The Celtics played the Heat to game 7 of the Eastern Conference Finals last season in spite of having lost key players throughout the season to various injuries. Jeff Green and Chris Wilcox both had heart surgery. (What are the odds that TWO players on the same team would miss the same year for heart surgery?) Jermaine O'Neal was out with knee and wrist problems. Mickael Pietrus had a concussion and then a hamstring injury, Paul Pierce had an MCL injury, and Ray Allen was playing with bone spurs in both ankles. But yet, they almost made it back to the finals.
This season the Celtics are once again poised to be contenders to raise Banner 18. They have their core back from last season minus Ray Allen. But replacing Ray are Courtney Lee and Jason Terry, who should fit the team even better than Ray. They have a healthy Jeff Green and Chris Wilcox back. And they have arguably 3 of the best players in the league in Kevin Garnett, Paul Pierce and Rajon Rondo to lead the team. In the draft, a lottery talent in Jared Sullinger dropped to the Celtics and so hopes are once again high in the Celtic Nation.

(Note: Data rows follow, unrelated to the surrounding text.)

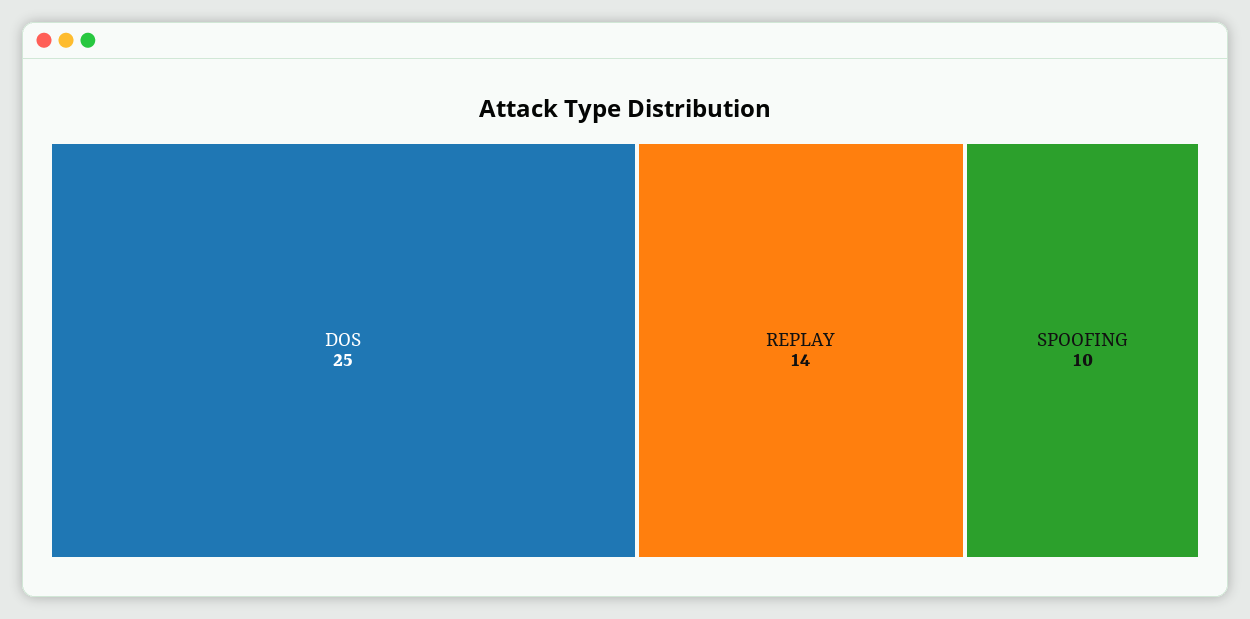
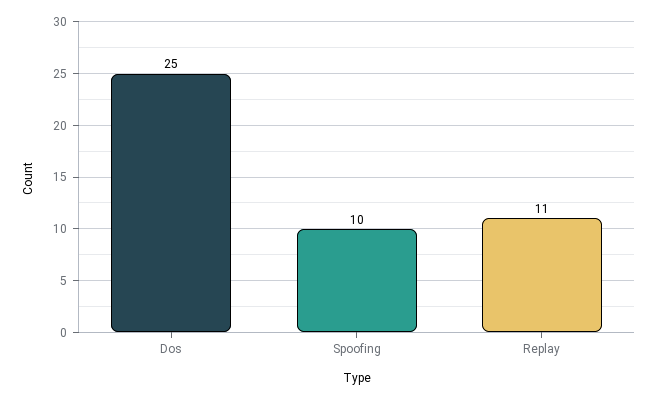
REPLAY: 14 -> 11

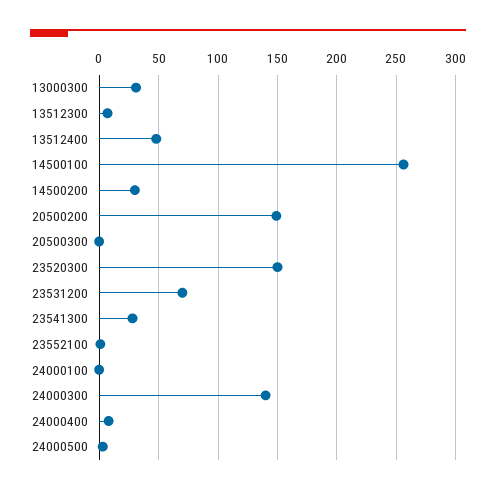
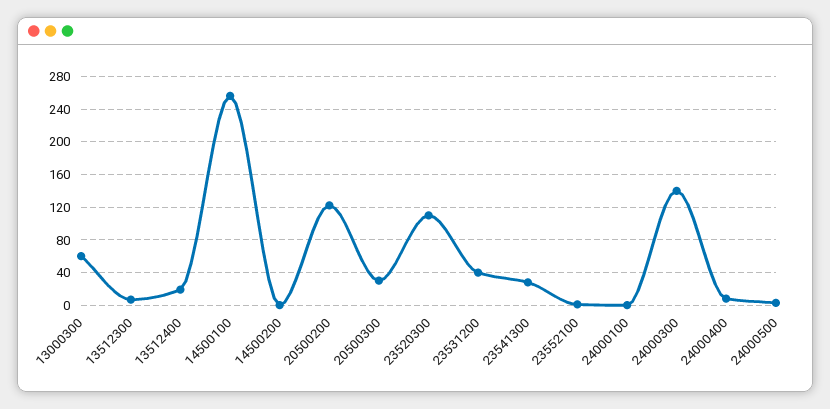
13000300: 30 -> 60
13512400: 50 -> 20
14500200: 30 -> 0
20500200: 150 -> 120
20500300: 0 -> 30
23520300: 150 -> 110
23531200: 70 -> 40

This look back has 2 purposes. One, it should make us appreciate even more where the team is now. Going into this season, we have a big three with KG, Pierce and Rondo. They also have a player in Jason Terry who is capable of being the Sixth man of the year. The team is very nice mix of veterans and youth. Yes, life is good for Celtics fans once again. But, looking back also reminds us that success can be fleeting. Injuries and aging can take their toll on a team. The Celtics veterans are aging just as they did in the 80's. But unlike that 1986 team, this team has a group of young players who can carry a bigger share of the load so as not to burn the veterans out. So, with this little look backwards, we should be encouraged by what lies ahead for this team but also recognizing what has gone before to get us here. Let's Go Celtics!